**Your goal**
Only lines that contain the word "Electriques" belong in the answer; copy them from the records below.

**Data shown**
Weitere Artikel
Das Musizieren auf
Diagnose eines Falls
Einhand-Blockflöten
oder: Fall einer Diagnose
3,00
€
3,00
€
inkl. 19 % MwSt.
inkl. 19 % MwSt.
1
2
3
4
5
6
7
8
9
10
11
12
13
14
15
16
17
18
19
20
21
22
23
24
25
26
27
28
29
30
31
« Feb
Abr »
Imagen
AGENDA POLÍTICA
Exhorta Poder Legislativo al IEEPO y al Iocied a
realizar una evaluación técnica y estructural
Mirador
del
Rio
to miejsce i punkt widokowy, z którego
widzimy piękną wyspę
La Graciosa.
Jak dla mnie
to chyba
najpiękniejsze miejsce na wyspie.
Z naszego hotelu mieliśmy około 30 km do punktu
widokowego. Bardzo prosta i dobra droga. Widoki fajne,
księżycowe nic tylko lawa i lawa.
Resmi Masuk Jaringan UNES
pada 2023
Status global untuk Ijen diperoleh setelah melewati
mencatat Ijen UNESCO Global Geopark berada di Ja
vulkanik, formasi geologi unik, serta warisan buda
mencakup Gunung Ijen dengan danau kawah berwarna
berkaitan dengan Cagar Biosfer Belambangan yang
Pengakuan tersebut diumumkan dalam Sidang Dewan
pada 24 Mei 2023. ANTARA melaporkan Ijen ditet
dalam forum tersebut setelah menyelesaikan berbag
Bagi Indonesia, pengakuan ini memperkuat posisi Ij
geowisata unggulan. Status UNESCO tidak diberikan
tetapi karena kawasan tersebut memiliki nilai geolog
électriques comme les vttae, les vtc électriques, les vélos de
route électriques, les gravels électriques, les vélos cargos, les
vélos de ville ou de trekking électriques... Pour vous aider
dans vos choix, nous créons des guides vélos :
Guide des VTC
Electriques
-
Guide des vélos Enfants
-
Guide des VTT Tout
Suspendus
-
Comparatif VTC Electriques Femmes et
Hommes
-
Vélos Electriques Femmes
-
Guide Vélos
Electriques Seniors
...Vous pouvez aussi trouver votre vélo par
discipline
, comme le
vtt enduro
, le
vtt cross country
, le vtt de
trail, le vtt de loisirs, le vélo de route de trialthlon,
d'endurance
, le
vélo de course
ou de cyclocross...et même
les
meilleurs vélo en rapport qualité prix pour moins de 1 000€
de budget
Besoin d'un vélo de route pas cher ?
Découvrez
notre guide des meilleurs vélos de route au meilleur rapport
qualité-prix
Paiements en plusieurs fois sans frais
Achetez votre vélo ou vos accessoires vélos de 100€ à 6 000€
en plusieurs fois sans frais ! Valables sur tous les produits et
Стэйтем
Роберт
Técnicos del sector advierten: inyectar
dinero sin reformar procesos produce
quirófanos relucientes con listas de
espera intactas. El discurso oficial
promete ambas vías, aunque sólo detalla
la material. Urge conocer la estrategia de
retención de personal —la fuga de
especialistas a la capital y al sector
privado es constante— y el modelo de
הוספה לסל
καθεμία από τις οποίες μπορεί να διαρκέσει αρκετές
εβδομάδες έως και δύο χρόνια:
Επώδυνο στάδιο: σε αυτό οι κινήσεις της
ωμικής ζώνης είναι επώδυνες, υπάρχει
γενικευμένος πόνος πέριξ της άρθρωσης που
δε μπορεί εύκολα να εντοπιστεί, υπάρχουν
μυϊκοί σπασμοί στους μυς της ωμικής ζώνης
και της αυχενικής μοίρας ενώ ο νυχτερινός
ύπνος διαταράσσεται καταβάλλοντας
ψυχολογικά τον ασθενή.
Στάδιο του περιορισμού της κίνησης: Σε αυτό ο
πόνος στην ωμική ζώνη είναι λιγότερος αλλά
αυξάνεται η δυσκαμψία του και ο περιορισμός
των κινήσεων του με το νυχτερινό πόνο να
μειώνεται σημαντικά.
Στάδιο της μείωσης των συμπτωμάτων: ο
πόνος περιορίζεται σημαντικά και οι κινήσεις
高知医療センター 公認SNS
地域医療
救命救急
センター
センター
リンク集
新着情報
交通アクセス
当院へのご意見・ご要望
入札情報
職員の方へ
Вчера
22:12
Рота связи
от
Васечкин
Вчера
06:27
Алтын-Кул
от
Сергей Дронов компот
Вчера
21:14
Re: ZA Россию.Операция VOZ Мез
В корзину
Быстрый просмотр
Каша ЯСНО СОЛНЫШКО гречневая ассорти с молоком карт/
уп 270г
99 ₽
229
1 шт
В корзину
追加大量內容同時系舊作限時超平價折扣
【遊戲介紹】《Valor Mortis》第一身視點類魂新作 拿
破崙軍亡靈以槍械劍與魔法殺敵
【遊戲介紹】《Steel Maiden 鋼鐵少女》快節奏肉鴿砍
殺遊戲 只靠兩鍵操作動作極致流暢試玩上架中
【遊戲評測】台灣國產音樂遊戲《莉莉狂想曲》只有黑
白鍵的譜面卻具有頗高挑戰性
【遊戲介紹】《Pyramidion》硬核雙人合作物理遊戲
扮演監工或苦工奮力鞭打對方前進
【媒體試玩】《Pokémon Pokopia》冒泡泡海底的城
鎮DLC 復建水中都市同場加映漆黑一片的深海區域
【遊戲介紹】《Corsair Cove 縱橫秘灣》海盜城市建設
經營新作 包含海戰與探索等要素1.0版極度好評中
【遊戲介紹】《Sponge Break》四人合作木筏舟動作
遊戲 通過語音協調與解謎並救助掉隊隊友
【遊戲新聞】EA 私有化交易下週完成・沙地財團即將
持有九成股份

**Exercise response**
Electriques
Comparatif VTC Electriques Femmes et
Vélos Electriques Femmes
Electriques Seniors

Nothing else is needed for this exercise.